PROBLEM STATEMENT :: Line by line, output the entries below exactly as they appear.

(Stored data entries)

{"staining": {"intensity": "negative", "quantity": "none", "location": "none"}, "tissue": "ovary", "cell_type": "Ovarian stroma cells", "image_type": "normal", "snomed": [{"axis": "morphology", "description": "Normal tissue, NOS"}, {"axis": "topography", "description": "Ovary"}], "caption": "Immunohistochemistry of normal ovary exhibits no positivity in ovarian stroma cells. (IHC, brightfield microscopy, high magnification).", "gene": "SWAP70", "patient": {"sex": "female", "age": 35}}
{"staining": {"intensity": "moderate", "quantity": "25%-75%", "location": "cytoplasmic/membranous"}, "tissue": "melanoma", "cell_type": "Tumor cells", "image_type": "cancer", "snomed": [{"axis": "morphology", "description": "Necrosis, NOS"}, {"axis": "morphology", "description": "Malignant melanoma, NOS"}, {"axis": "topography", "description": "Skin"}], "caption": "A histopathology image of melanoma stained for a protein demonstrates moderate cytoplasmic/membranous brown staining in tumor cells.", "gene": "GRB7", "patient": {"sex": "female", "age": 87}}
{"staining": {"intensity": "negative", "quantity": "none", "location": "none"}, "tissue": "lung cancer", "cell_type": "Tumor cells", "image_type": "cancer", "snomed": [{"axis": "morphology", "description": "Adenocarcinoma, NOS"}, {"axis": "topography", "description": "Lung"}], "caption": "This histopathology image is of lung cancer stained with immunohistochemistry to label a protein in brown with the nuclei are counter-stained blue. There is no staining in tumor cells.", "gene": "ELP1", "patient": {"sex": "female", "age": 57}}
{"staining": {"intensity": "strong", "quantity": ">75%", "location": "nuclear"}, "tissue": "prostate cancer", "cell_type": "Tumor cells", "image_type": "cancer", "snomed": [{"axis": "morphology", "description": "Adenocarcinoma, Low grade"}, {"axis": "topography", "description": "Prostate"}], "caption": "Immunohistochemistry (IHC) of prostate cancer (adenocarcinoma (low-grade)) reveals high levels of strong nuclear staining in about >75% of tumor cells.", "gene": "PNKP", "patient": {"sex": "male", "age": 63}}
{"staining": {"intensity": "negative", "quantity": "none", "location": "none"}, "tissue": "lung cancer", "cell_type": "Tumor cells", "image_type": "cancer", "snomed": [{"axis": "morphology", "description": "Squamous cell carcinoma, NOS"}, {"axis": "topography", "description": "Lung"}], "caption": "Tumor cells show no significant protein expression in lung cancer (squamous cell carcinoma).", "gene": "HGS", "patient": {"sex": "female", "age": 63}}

ANSWER SPACE ::
{"staining": {"intensity": "negative", "quantity": "none", "location": "none"}, "tissue": "ovary", "cell_type": "Ovarian stroma cells", "image_type": "normal", "snomed": [{"axis": "morphology", "description": "Normal tissue, NOS"}, {"axis": "topography", "description": "Ovary"}], "caption": "Immunohistochemistry of normal ovary exhibits no positivity in ovarian stroma cells. (IHC, brightfield microscopy, high magnification).", "gene": "SWAP70", "patient": {"sex": "female", "age": 35}}
{"staining": {"intensity": "moderate", "quantity": "25%-75%", "location": "cytoplasmic/membranous"}, "tissue": "melanoma", "cell_type": "Tumor cells", "image_type": "cancer", "snomed": [{"axis": "morphology", "description": "Necrosis, NOS"}, {"axis": "morphology", "description": "Malignant melanoma, NOS"}, {"axis": "topography", "description": "Skin"}], "caption": "A histopathology image of melanoma stained for a protein demonstrates moderate cytoplasmic/membranous brown staining in tumor cells.", "gene": "GRB7", "patient": {"sex": "female", "age": 87}}
{"staining": {"intensity": "negative", "quantity": "none", "location": "none"}, "tissue": "lung cancer", "cell_type": "Tumor cells", "image_type": "cancer", "snomed": [{"axis": "morphology", "description": "Adenocarcinoma, NOS"}, {"axis": "topography", "description": "Lung"}], "caption": "This histopathology image is of lung cancer stained with immunohistochemistry to label a protein in brown with the nuclei are counter-stained blue. There is no staining in tumor cells.", "gene": "ELP1", "patient": {"sex": "female", "age": 57}}
{"staining": {"intensity": "strong", "quantity": ">75%", "location": "nuclear"}, "tissue": "prostate cancer", "cell_type": "Tumor cells", "image_type": "cancer", "snomed": [{"axis": "morphology", "description": "Adenocarcinoma, Low grade"}, {"axis": "topography", "description": "Prostate"}], "caption": "Immunohistochemistry (IHC) of prostate cancer (adenocarcinoma (low-grade)) reveals high levels of strong nuclear staining in about >75% of tumor cells.", "gene": "PNKP", "patient": {"sex": "male", "age": 63}}
{"staining": {"intensity": "negative", "quantity": "none", "location": "none"}, "tissue": "lung cancer", "cell_type": "Tumor cells", "image_type": "cancer", "snomed": [{"axis": "morphology", "description": "Squamous cell carcinoma, NOS"}, {"axis": "topography", "description": "Lung"}], "caption": "Tumor cells show no significant protein expression in lung cancer (squamous cell carcinoma).", "gene": "HGS", "patient": {"sex": "female", "age": 63}}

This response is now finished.